(a) Except as provided in subdivision (b), for the purpose of this section, a self-dealing transaction means a transaction to which the corporation is a party and in which one or more of its directors has a material financial interest and which does not meet the requirements of paragraph (1), (2), or (3) of subdivision (d). Such a director is an “interested director” for the purpose of this section.
(b) The provisions of this section do not apply to any of the following:
(1) An action of the board fixing the compensation of a director as a director or officer of the corporation.
(2) A transaction which is part of a public or charitable program of the corporation if it: (i) is approved or authorized by the corporation in good faith and without unjustified favoritism; and (ii) results in a benefit to one or more directors or their families because they are in the class of persons intended to be benefited by the public or charitable program.
(3) A transaction, of which the interested director or directors have no actual knowledge, and which does not exceed the lesser of 1 percent of the gross receipts of the corporation for the preceding fiscal year or one hundred thousand dollars ($100,000).
(c) The Attorney General or, if the Attorney General is joined as an indispensable party, any of the following may bring an action in the superior court of the proper county for the remedies specified in subdivision (h):
(1) The corporation, or a member asserting the right in the name of the corporation pursuant to Section 5710.
(2) A director of the corporation.
(3) An officer of the corporation.
(4) Any person granted realtor status by the Attorney General.
(d) In any action brought under subdivision (c) the remedies specified in subdivision (h) shall not be granted if:
(1) The Attorney General, or the court in an action in which the Attorney General is an indispensable party, has approved the transaction before or after it was consummated; or
(2) The following facts are established:
(A) The corporation entered into the transaction for its own benefit;
(B) The transaction was fair and reasonable as to the corporation at the time the corporation entered into the transaction;
(C) Prior to consummating the transaction or any part thereof the board authorized or approved the transaction in good faith by a vote of a majority of the directors then in office without counting the vote of the interested director or directors, and with knowledge of the material facts concerning the transaction and the director’s interest in the transaction. Except as provided in paragraph (3) of this subdivision, action by a committee of the board shall not satisfy this paragraph; and
(D) (i) Prior to authorizing or approving the transaction the board considered and in good faith determined after reasonable investigation under the circumstances that the corporation could not have obtained a more advantageous arrangement with reasonable effort under the circumstances or (ii) the corporation in fact could not have obtained a more advantageous arrangement with reasonable effort under the circumstances; or
(3) The following facts are established:
(A) A committee or person authorized by the board approved the transaction in a manner consistent with the standards set forth in paragraph (2) of this subdivision;
(B) It was not reasonably practicable to obtain approval of the board prior to entering into the transaction; and
(C) The board, after determining in good faith that the conditions of subparagraphs (A) and (B) of this paragraph were satisfied, ratified the transaction at its next meeting by a vote of the majority of the directors then in office without counting the vote of the interested director or directors.
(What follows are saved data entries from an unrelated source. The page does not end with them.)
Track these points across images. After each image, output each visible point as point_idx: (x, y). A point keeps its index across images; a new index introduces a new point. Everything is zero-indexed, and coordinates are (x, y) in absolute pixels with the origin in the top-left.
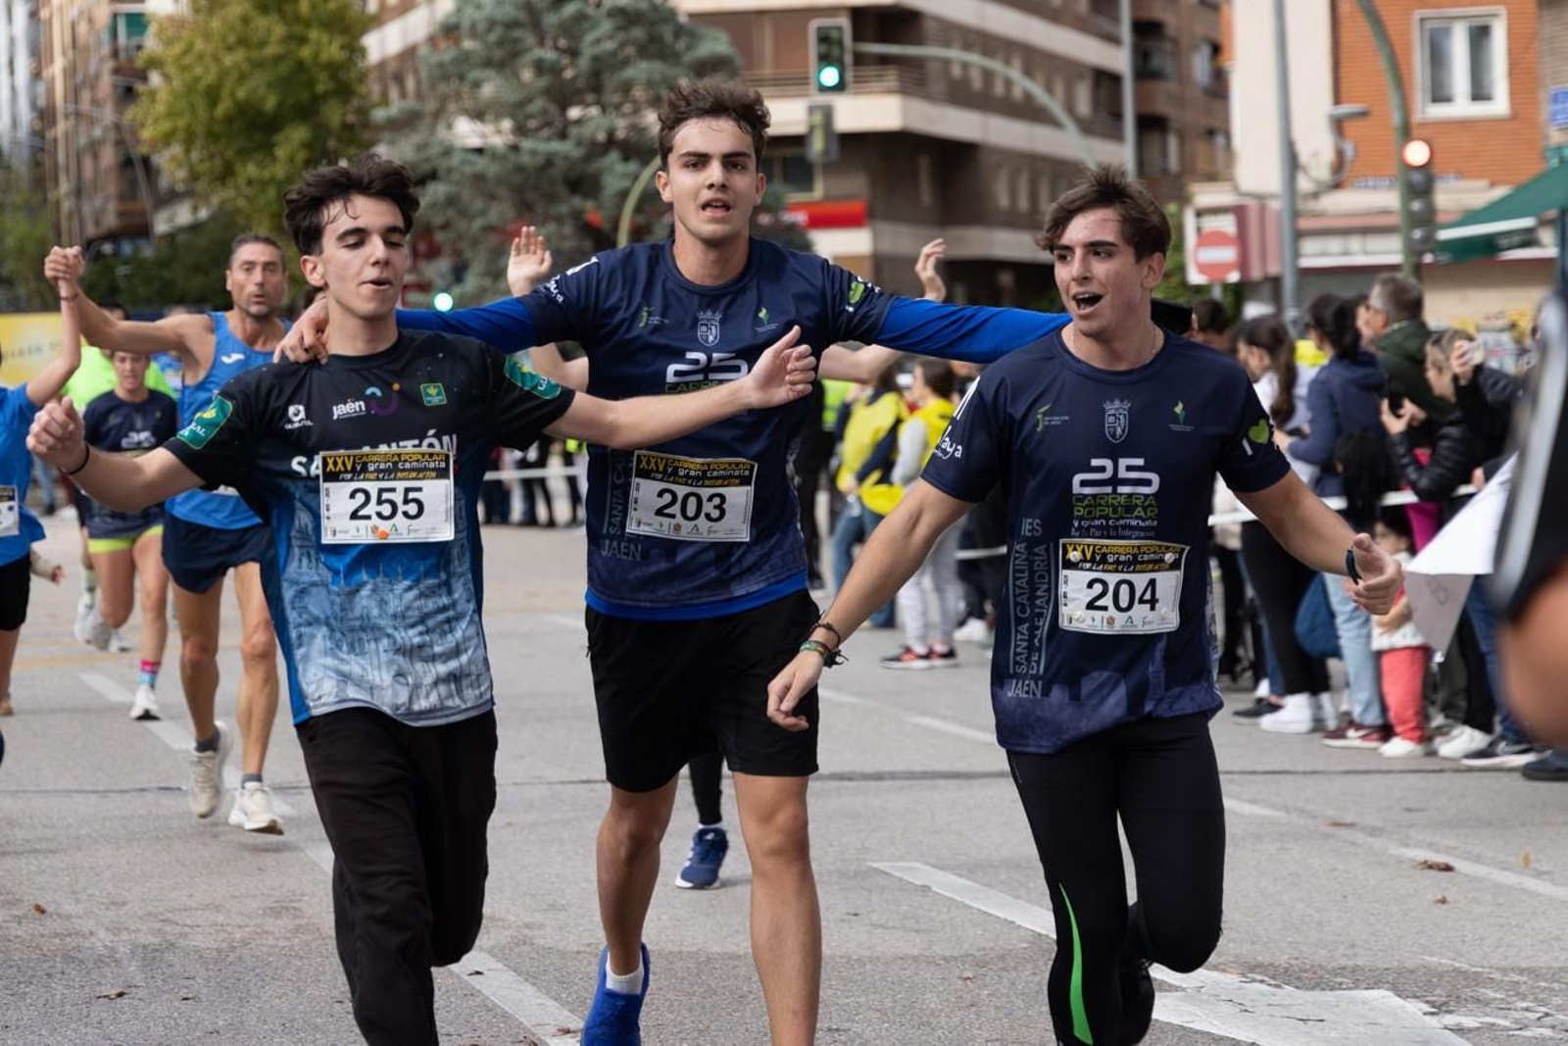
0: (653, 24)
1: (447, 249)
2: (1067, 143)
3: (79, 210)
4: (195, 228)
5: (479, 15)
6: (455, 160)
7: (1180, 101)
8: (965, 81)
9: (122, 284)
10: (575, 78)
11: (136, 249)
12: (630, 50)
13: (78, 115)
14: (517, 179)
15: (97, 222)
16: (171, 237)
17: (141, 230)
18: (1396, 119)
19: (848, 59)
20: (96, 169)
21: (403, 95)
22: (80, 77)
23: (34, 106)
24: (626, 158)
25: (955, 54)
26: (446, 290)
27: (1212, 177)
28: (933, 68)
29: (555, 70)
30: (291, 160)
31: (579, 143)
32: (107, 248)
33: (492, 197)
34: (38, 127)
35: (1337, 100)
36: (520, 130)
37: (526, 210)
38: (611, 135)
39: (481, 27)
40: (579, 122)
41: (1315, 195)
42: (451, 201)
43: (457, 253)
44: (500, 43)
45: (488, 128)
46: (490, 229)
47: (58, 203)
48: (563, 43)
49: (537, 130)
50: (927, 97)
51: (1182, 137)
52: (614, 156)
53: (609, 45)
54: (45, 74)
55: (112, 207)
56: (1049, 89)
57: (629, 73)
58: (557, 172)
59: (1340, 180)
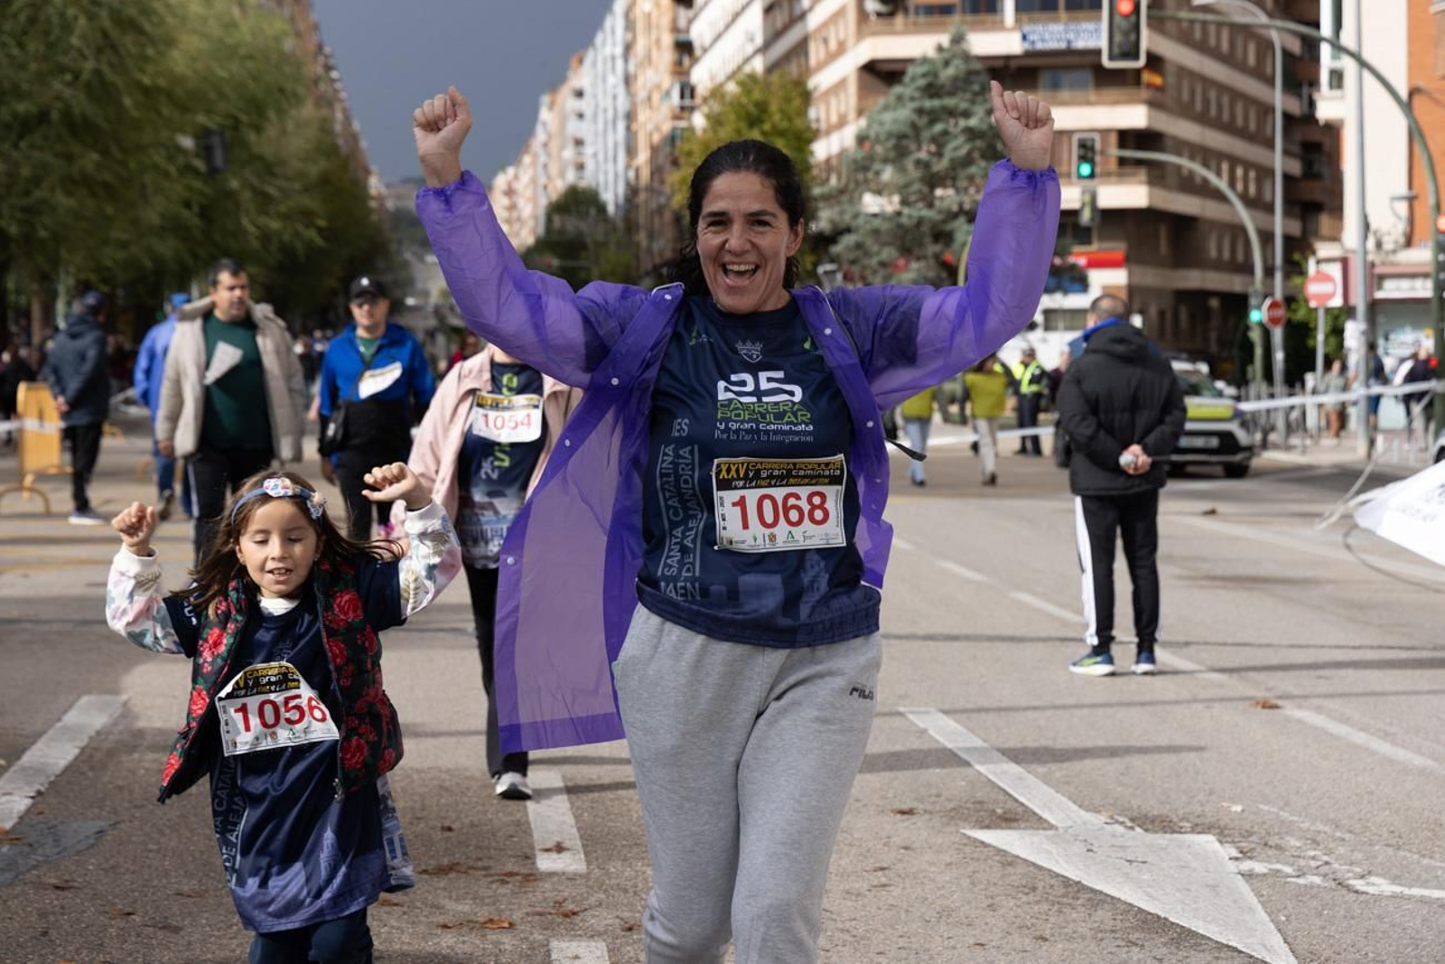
3: (651, 247)
5: (881, 130)
6: (860, 221)
8: (1190, 180)
10: (940, 171)
12: (976, 155)
14: (899, 233)
18: (1431, 200)
19: (1098, 158)
21: (839, 178)
23: (628, 184)
25: (1185, 163)
27: (1335, 238)
28: (1169, 168)
29: (927, 166)
31: (940, 211)
33: (885, 244)
34: (629, 197)
36: (904, 202)
37: (907, 251)
38: (961, 205)
39: (882, 137)
40: (941, 198)
41: (1394, 252)
42: (859, 246)
44: (895, 147)
45: (884, 201)
46: (883, 264)
47: (638, 245)
48: (933, 148)
49: (915, 202)
50: (1166, 187)
51: (1331, 215)
52: (961, 220)
53: (963, 151)
54: (635, 163)
55: (670, 246)
57: (973, 170)
58: (925, 228)
59: (1409, 242)
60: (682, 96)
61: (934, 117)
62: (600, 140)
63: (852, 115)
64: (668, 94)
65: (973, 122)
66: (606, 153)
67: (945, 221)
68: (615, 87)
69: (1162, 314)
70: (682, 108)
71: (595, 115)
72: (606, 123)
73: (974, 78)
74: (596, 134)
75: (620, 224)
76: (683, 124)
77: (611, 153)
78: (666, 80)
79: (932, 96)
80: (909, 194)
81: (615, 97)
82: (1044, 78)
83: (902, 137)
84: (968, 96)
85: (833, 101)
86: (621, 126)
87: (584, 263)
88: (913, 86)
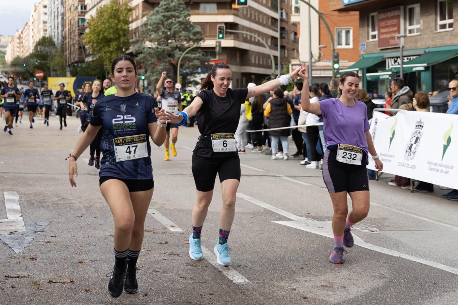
0: (186, 24)
1: (143, 67)
2: (267, 51)
3: (70, 57)
4: (93, 61)
5: (151, 21)
6: (145, 50)
7: (288, 43)
8: (247, 38)
9: (78, 72)
10: (170, 34)
11: (82, 65)
12: (181, 29)
13: (71, 38)
14: (157, 53)
15: (74, 60)
16: (88, 63)
17: (83, 61)
18: (332, 48)
19: (224, 32)
20: (74, 49)
21: (136, 36)
22: (71, 31)
23: (62, 36)
24: (180, 51)
25: (245, 32)
26: (143, 75)
27: (294, 58)
28: (240, 35)
29: (166, 33)
30: (113, 48)
31: (171, 47)
32: (76, 65)
33: (153, 57)
34: (63, 40)
35: (320, 44)
36: (159, 44)
37: (160, 60)
38: (177, 46)
39: (152, 24)
40: (170, 43)
41: (315, 62)
42: (144, 58)
43: (145, 68)
44: (156, 27)
45: (153, 44)
46: (152, 64)
47: (66, 55)
48: (168, 28)
49: (162, 44)
50: (239, 41)
51: (288, 50)
52: (177, 50)
53: (177, 29)
54: (65, 30)
55: (77, 56)
56: (263, 39)
57: (181, 34)
58: (166, 52)
59: (319, 60)
60: (82, 9)
61: (168, 18)
62: (53, 23)
63: (140, 16)
64: (77, 8)
65: (180, 19)
66: (54, 25)
67: (172, 51)
68: (58, 4)
69: (238, 80)
70: (82, 12)
71: (51, 13)
72: (54, 16)
73: (181, 6)
74: (51, 20)
75: (60, 49)
76: (82, 17)
77: (56, 27)
78: (76, 4)
79: (168, 11)
80: (160, 42)
81: (58, 8)
82: (202, 6)
83: (159, 24)
84: (179, 12)
85: (134, 12)
86: (60, 17)
87: (48, 62)
88: (162, 8)
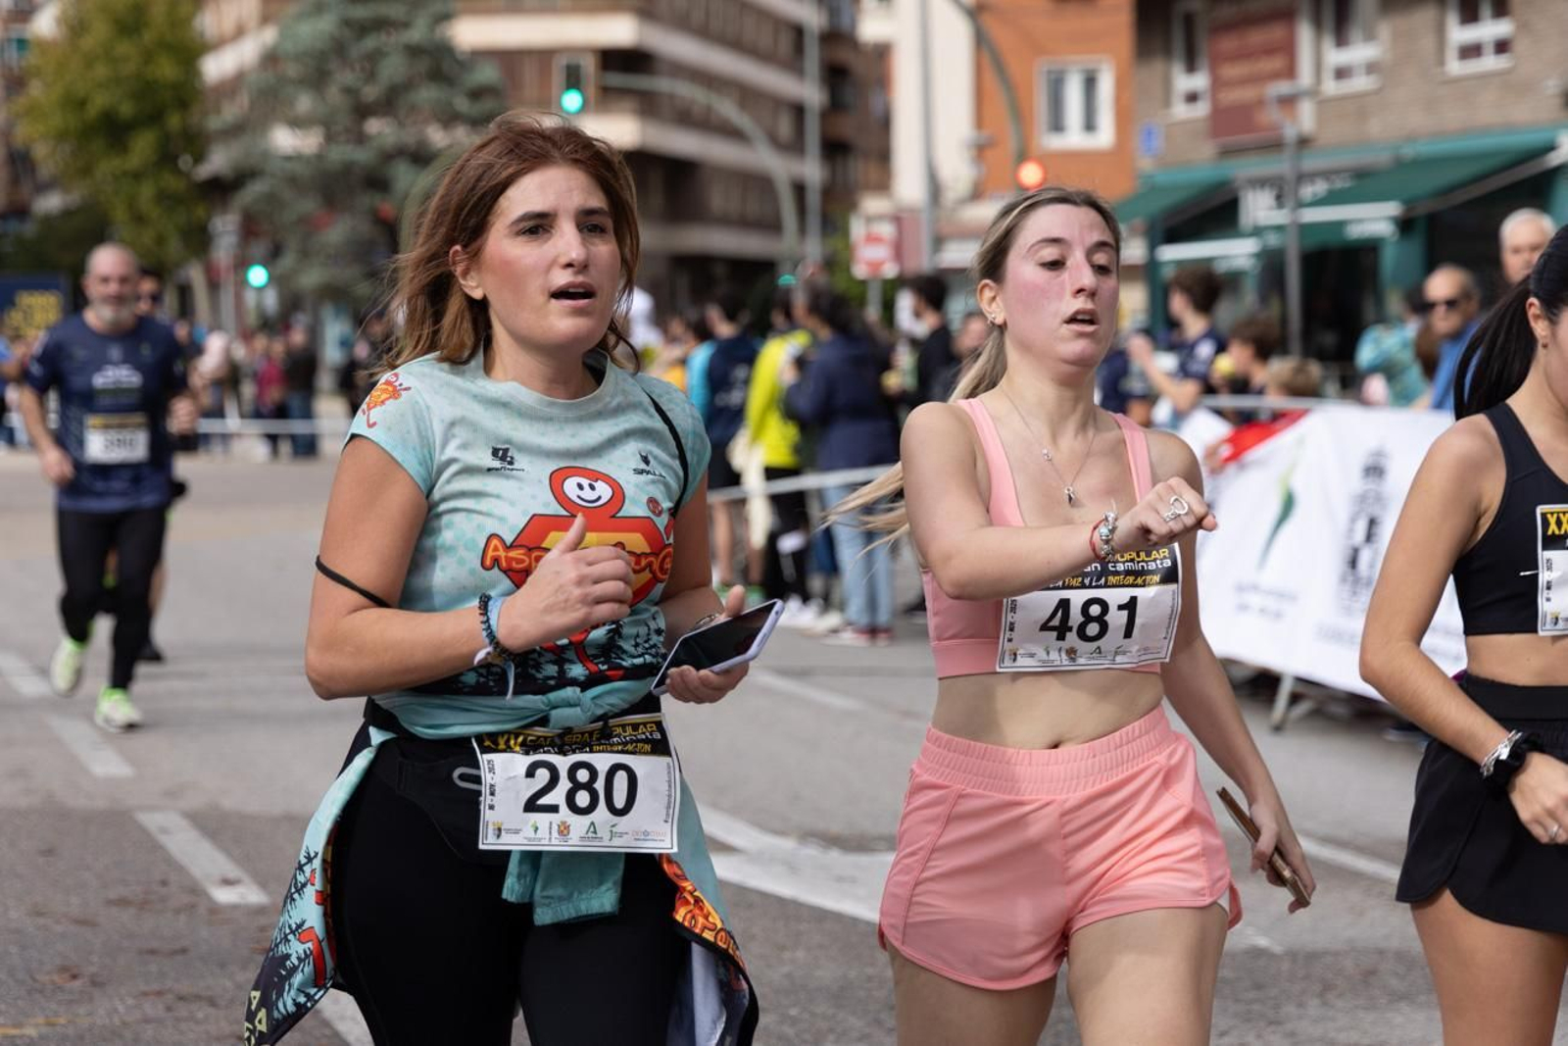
0: (435, 57)
5: (297, 46)
7: (859, 129)
8: (689, 109)
10: (372, 99)
12: (418, 76)
14: (323, 180)
24: (411, 164)
29: (356, 91)
30: (143, 159)
31: (374, 152)
33: (304, 194)
35: (979, 127)
36: (330, 138)
37: (331, 201)
38: (402, 143)
39: (298, 56)
40: (379, 134)
43: (274, 237)
44: (314, 67)
45: (301, 137)
46: (302, 221)
49: (343, 140)
52: (404, 162)
57: (419, 95)
58: (356, 175)
59: (977, 194)
61: (363, 29)
63: (253, 23)
65: (416, 34)
67: (381, 164)
70: (17, 10)
76: (16, 31)
80: (333, 129)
(e) Except as provided in subdivision (f), an action under subdivision (c) must be filed within two years after written notice setting forth the material facts of the transaction and the director’ s interest in the transaction is filed with the Attorney General in accordance with such regulations, if any, as the Attorney General may adopt or, if no such notice is filed, within three years after the transaction occurred, except for the Attorney General, who shall have 10 years after the transaction occurred within which to file an action.
(f) In any action for breach of an obligation of the corporation owed to an interested director, where the obligation arises from a self-dealing transaction which has not been approved as provided in subdivision (d), the court may, by way of offset only, make any order authorized by subdivision (h), notwithstanding the expiration of the applicable period specified in subdivision (e).
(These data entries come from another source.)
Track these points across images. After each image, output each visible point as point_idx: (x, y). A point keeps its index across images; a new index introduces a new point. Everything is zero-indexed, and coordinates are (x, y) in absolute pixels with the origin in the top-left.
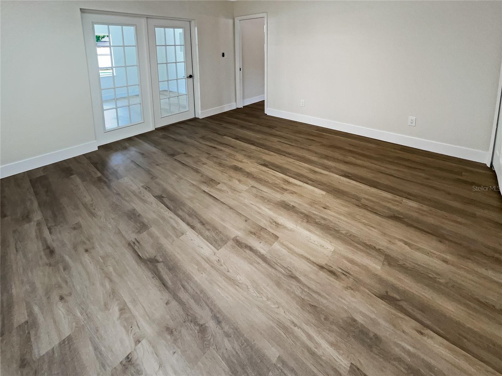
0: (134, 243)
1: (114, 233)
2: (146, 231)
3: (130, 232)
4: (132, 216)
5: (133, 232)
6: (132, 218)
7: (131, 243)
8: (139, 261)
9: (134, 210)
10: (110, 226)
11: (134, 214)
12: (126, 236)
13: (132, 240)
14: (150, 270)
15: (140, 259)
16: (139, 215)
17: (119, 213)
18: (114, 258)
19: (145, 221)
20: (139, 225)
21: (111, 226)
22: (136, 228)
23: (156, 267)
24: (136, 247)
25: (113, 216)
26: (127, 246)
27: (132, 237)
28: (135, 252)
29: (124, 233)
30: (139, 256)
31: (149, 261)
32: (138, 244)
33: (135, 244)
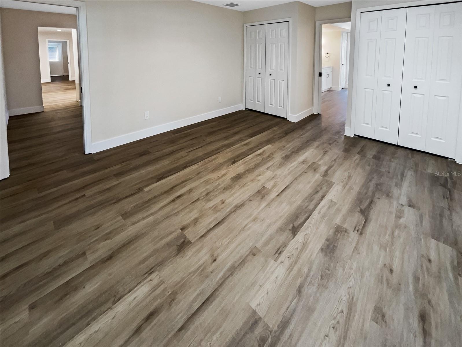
0: (358, 231)
1: (359, 254)
2: (342, 226)
3: (350, 240)
4: (331, 246)
5: (348, 237)
6: (334, 246)
7: (359, 233)
8: (368, 220)
9: (322, 249)
10: (355, 265)
11: (328, 246)
12: (356, 240)
13: (357, 234)
14: (369, 212)
15: (367, 221)
16: (327, 240)
17: (332, 267)
18: (379, 239)
19: (331, 231)
20: (339, 235)
21: (354, 263)
22: (343, 236)
23: (365, 209)
24: (361, 227)
25: (341, 270)
26: (363, 234)
27: (353, 235)
28: (364, 226)
29: (354, 245)
30: (365, 222)
31: (364, 214)
32: (357, 228)
33: (358, 229)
(g) Interested directors may be counted in determining the presence of a quorum at a meeting of the board which authorizes, approves or ratifies a contract or transaction.
(h) If a self-dealing transaction has taken place, the interested director or directors shall do such things and pay such damages as in the discretion of the court will provide an equitable and fair remedy to the corporation, taking into account any benefit received by the corporation and whether the interested director or directors acted in good faith and with intent to further the best interest of the corporation. Without limiting the generality of the foregoing, the court may order the director to do any or all of the following:
(1) Account for any profits made from such transaction, and pay them to the corporation;
(2) Pay the corporation the value of the use of any of its property used in such transaction; and
(3) Return or replace any property lost to the corporation as a result of such transaction, together with any income or appreciation lost to the corporation by reason of such transaction, or account for any proceeds of sale of such property, and pay the proceeds to the corporation together with interest at the legal rate. The court may award prejudgment interest to the extent allowed in Section 3287 or 3288 of the Civil Code. In addition, the court may, in its discretion, grant exemplary damages for a fraudulent or malicious violation of this section.